WORK TASK: From the first line below to the last, reproduce the material exactly and leave out the images.
[DATASET SECTION — start]
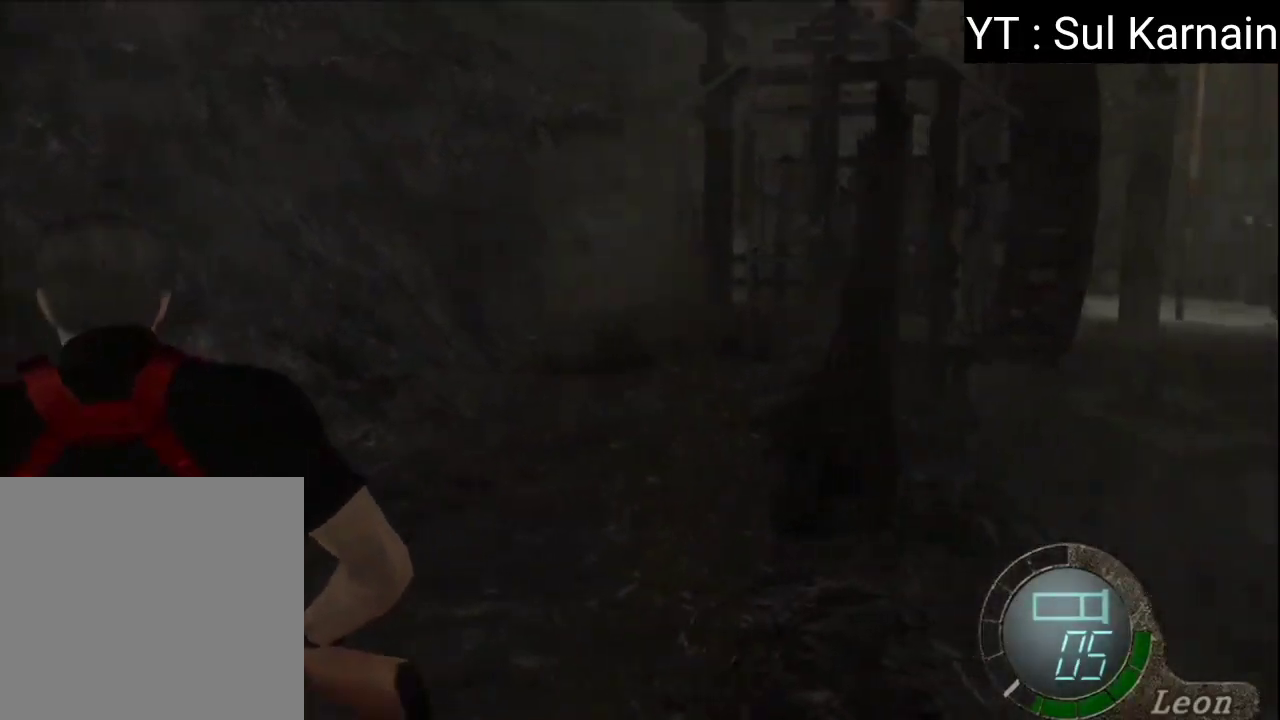
{"buttons": ["R1"], "left_stick": "center", "right_stick": "center", "events": [[50, "right_stick", "center"], [67, "left_stick", "up-left"], [367, "left_stick", "up"], [500, "left_stick", "center"]]}
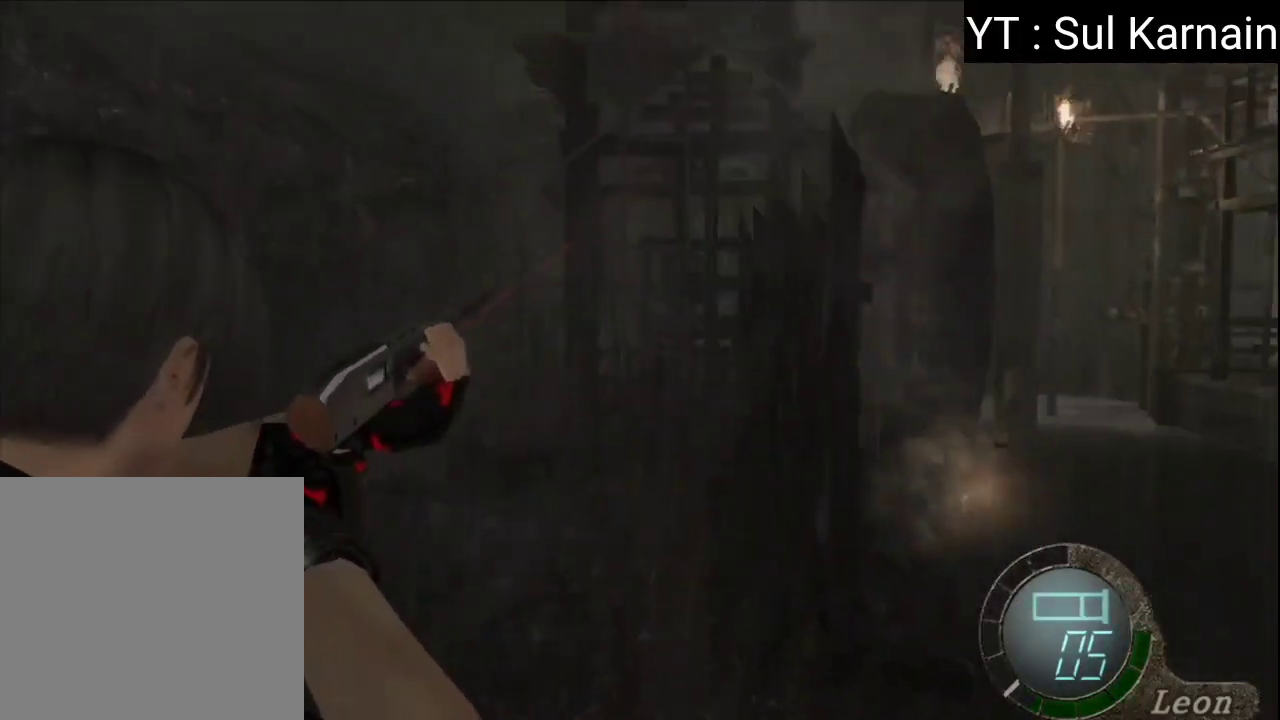
{"buttons": [], "left_stick": "down-right", "right_stick": "center", "events": [[167, "R1", "up"], [233, "left_stick", "left"], [367, "left_stick", "down"], [500, "left_stick", "down-right"]]}
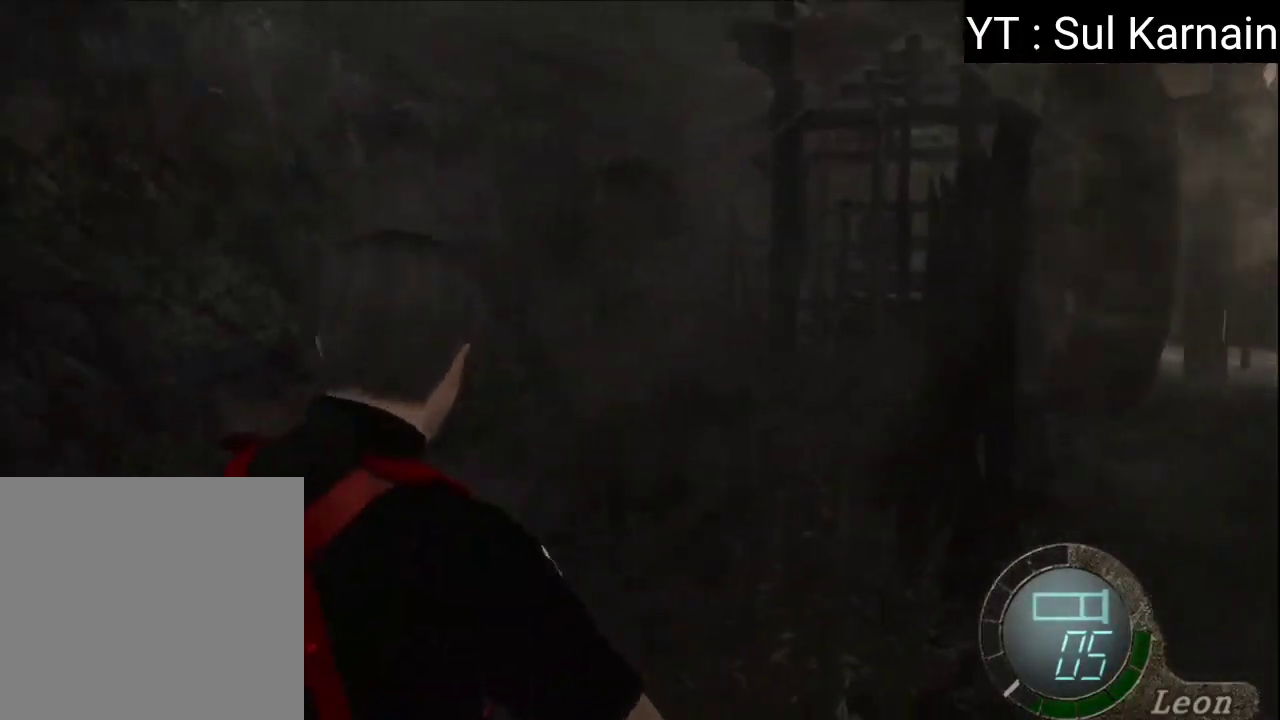
{"buttons": [], "left_stick": "down", "right_stick": "center", "events": [[367, "left_stick", "down"]]}
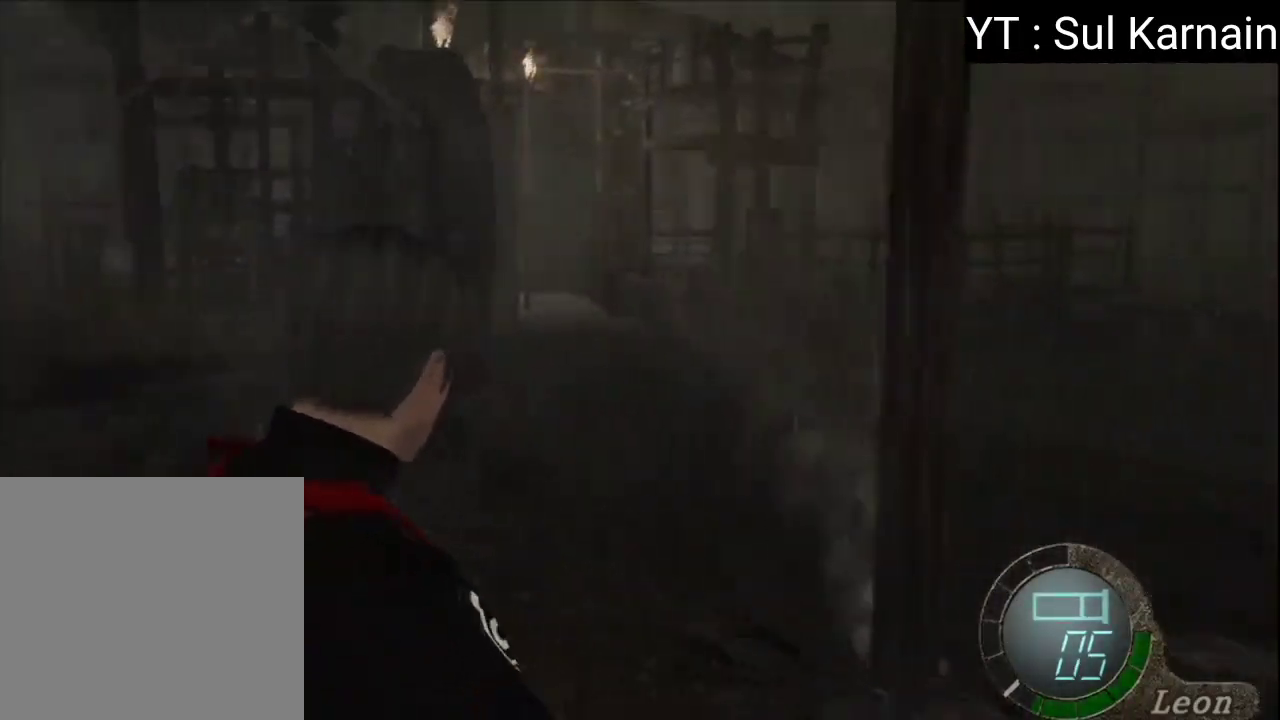
{"buttons": [], "left_stick": "down-left", "right_stick": "center", "events": [[283, "left_stick", "down-left"]]}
[DATASET SECTION — finish]
YOUR SOLUTION:
{"buttons": ["R1"], "left_stick": "center", "right_stick": "center", "events": [[50, "right_stick", "center"], [67, "left_stick", "up-left"], [367, "left_stick", "up"], [500, "left_stick", "center"]]}
{"buttons": [], "left_stick": "down-right", "right_stick": "center", "events": [[167, "R1", "up"], [233, "left_stick", "left"], [367, "left_stick", "down"], [500, "left_stick", "down-right"]]}
{"buttons": [], "left_stick": "down", "right_stick": "center", "events": [[367, "left_stick", "down"]]}
{"buttons": [], "left_stick": "down-left", "right_stick": "center", "events": [[283, "left_stick", "down-left"]]}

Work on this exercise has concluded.